Speaking in an interview with the website of the Strategic Council on Foreign Relations, Mohsen Pakaein described the current situation in Afghanistan as very complicated and said: It seems that the current developments in that country are part of the US-Taliban agreement in the Doha peace talks and the Americans have relatively accepted the Taliban’s demand for the withdrawal of the US forces from Afghanistan.
Saying that withdrawal from Afghanistan will definitely benefit the United States and reduce its costs, he said: They have received assurance from the Taliban that they will not attack the US troops and military bases until all forces withdraw and the bases are closed and at the same time they have also given the green light to the Taliban to pursue their totalitarian goals of dominating the majority of Afghanistan.
The analyst of Afghanistan affairs said: That is why we see the Taliban taking serious military action to achieve their goals, despite the promises they made in various talks to support the intra-Afghan dialogue, regardless of the views of other ethnic groups and without the acceptance of a legitimate government.
While emphasizing that there are serious obstacles on the way of the Taliban, Pakaein explained: Although the United States breached its promise and did not establish a strong army in Afghanistan, the current army is to some extent standing up to the Taliban in different areas.
Possibility of a protracted civil war in Afghanistan
He added: In addition to the army, ethnic groups such as the Uzbeks, Tajiks, Hazaras and Turkmen are not willing to accept all the views and policies of the Taliban, and each plays a role in the fight against the Soviet occupation and then in trying to stabilize Afghanistan and demand their share. If the Taliban oppose them, non-Pashtun groups will most likely be armed, and a long civil war will break out in Afghanistan, repeating the same issues we saw during the Taliban’s formation and totalitarianism. Of course, there are currently clashes between the Taliban and the army, and it cannot be said that the military movements and progress of the Taliban conform to the pattern of ethnic dispersal.
The former chief of Afghanistan Headquarters at the Foreign Ministry, emphasizing that ordinary people and many Pashtuns oppose such Taliban crimes and military operations, said: Although the Taliban are mostly Pashtuns, even since the establishment of the Taliban, many moderate Pashtuns opposed the group’s military actions and supported them after the group took a political approach.
Regarding the news of a wave of popular uprisings in northern Afghanistan against the Taliban and intensification of the Taliban attacks in the region, he said: We see people in different areas joining the army to stand up to the Taliban.
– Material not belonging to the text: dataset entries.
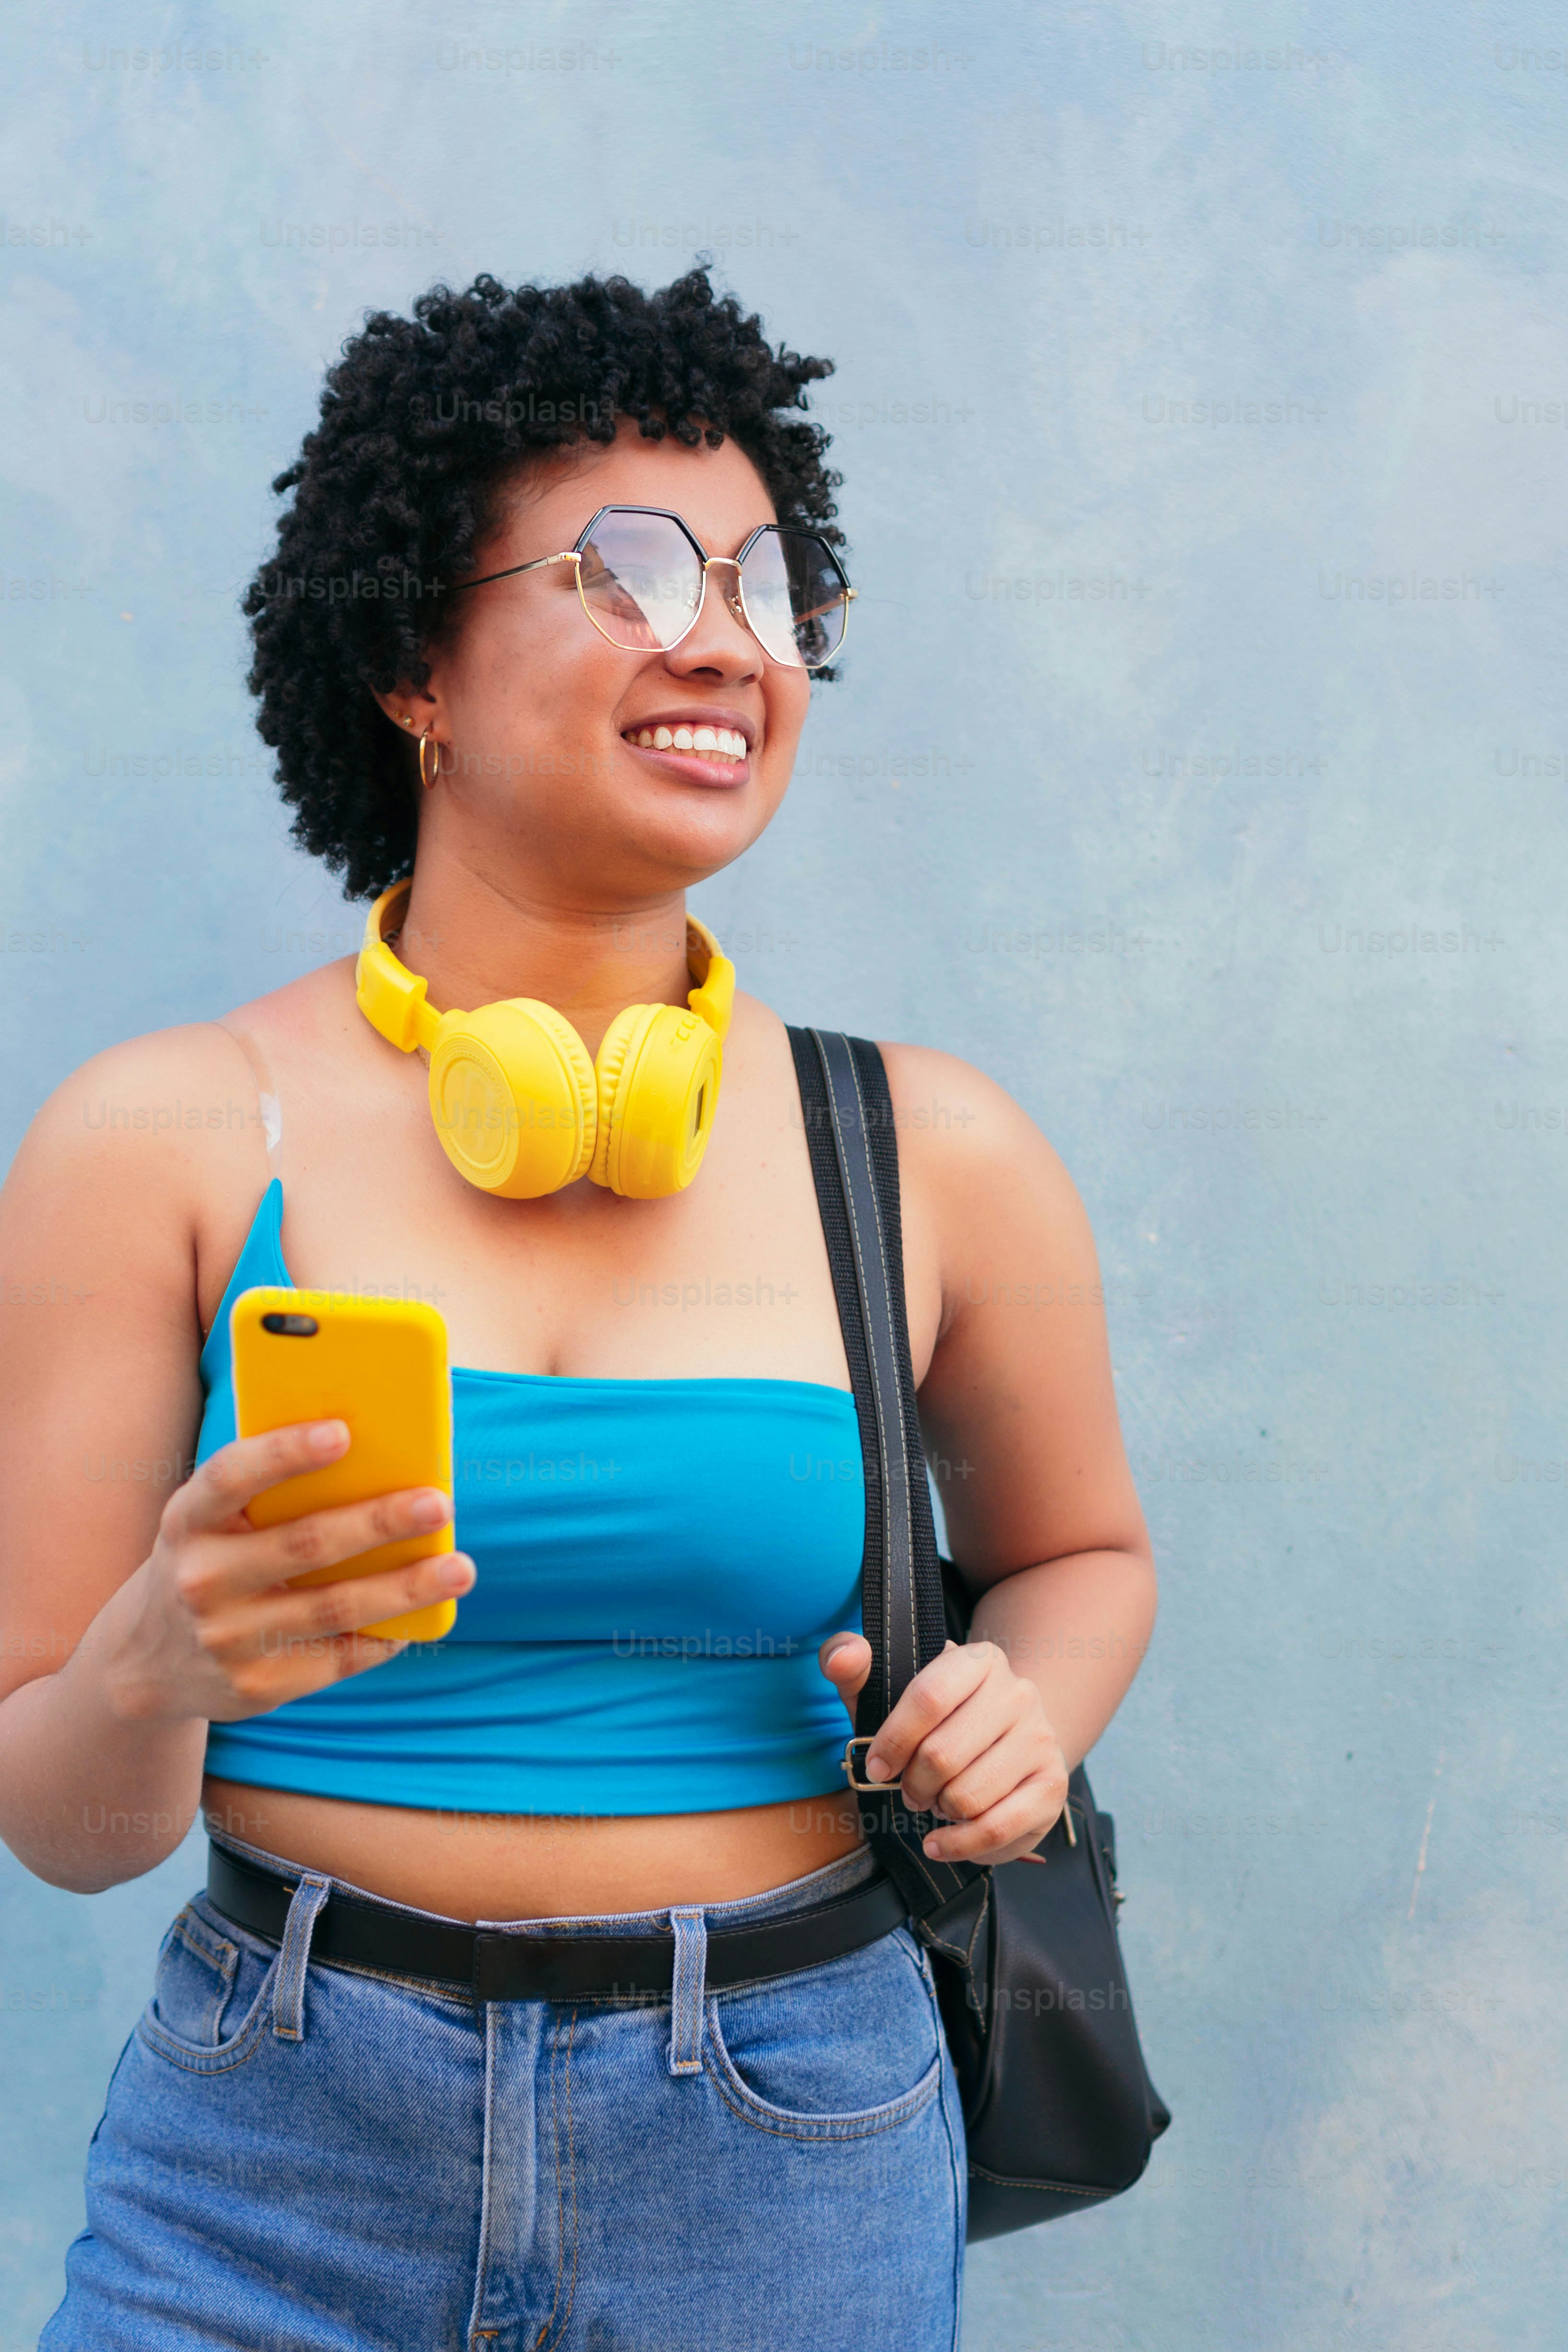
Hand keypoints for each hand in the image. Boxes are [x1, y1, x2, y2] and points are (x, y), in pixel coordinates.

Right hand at [107, 1420, 475, 1724]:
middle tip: (439, 1504)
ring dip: (405, 1588)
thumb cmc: (210, 1558)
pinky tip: (422, 1618)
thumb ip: (266, 1491)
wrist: (149, 1659)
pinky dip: (385, 1636)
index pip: (232, 1477)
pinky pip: (337, 1658)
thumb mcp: (211, 1520)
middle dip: (379, 1522)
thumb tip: (373, 1450)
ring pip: (334, 1607)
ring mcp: (227, 1638)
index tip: (343, 1433)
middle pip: (305, 1544)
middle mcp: (202, 1579)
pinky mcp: (255, 1686)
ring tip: (460, 1569)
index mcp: (188, 1520)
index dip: (285, 1453)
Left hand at [818, 1633, 1067, 1863]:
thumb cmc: (934, 1718)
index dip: (893, 1740)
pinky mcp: (1052, 1785)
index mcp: (979, 1659)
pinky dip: (958, 1845)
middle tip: (909, 1790)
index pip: (928, 1697)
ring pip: (968, 1795)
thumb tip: (843, 1657)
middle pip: (944, 1754)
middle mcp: (1019, 1693)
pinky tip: (939, 1841)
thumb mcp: (888, 1686)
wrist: (1002, 1741)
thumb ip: (852, 1663)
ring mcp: (1040, 1739)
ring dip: (938, 1810)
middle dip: (913, 1784)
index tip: (876, 1767)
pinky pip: (996, 1828)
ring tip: (935, 1802)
They are also not satisfied with what is happening in their country.
Regarding the role and importance of ethnic groups living in Afghanistan in stabilizing the country, Pakaein said: Naturally, the Tajiks have a more important role to play, because after the Pashtuns, the majority is with them. The Tajiks have a history of fighting Ahmad Shah Massoud and presidency of Burhanuddin Rabbani, and are the strongest group that can stand up to the Taliban. This is especially important in strategic areas such as Panjshir Valley.
He stressed: Of course, other ethnic groups are currently avoiding entering the war, but if the Tajiks enter the field of resistance against the Taliban, they will most likely have the support of the Uzbeks, Hazaras, Turkmen and other ethnic groups, and even some Pashtuns.
Ethnic groups awaiting clarification of military position against Taliban
The analyst of Afghanistan affairs, referring to the Taliban’s progress and dominance over Afghanistan’s provinces and cities, in connection with the role of those groups in resisting against the Taliban said: It seems that other groups, such as the Tajiks, the Uzbeks and the Hazaras, are waiting for the situation to be clarified. One of the mistakes of the Taliban and the Afghan government was that they did not involve other groups in the intra-Afghan talks and, naturally, different groups do not react at the present juncture.
Pakaein continued: It cannot be said that they are satisfied with the current situation, but they are waiting for the situation to be clarified. However, if they decide to go to war at this stage, it will inevitably have human and financial costs for them. In fact, ethnic groups in Afghanistan have been waiting until it becomes clear where the situation of the Taliban and the army’s resistance against them will lead.
Regarding the prospect of the Taliban confronting the government and the ethnic groups in Afghanistan, he said: It seems that if there is no strong resistance from the army or groups against the Taliban, the group is interested in continuing the current situation and occupying all parts of the country; but on the other hand, we are witnessing the gradual reconstruction of the army, and despite the defeats of the early days, the army has succeeded in pushing back the Taliban in some places and has taken the initiative. If the Taliban is confronted with resistance of the army and public groups and other ethnicities, they may retreat, but otherwise they will definitely want to occupy more areas.
Pakaein referred to the emphasis of countries in the region such as Iran, Russia, China, Uzbekistan, and Turkmenistan on the need for a peaceful solution to the problems of Afghanistan and an end to the Taliban violence and added: There is no military solution to Afghanistan’s problems, and intra-Afghan groups must negotiate with each other and with the government and claim their share based on the size of the population and reach an agreement.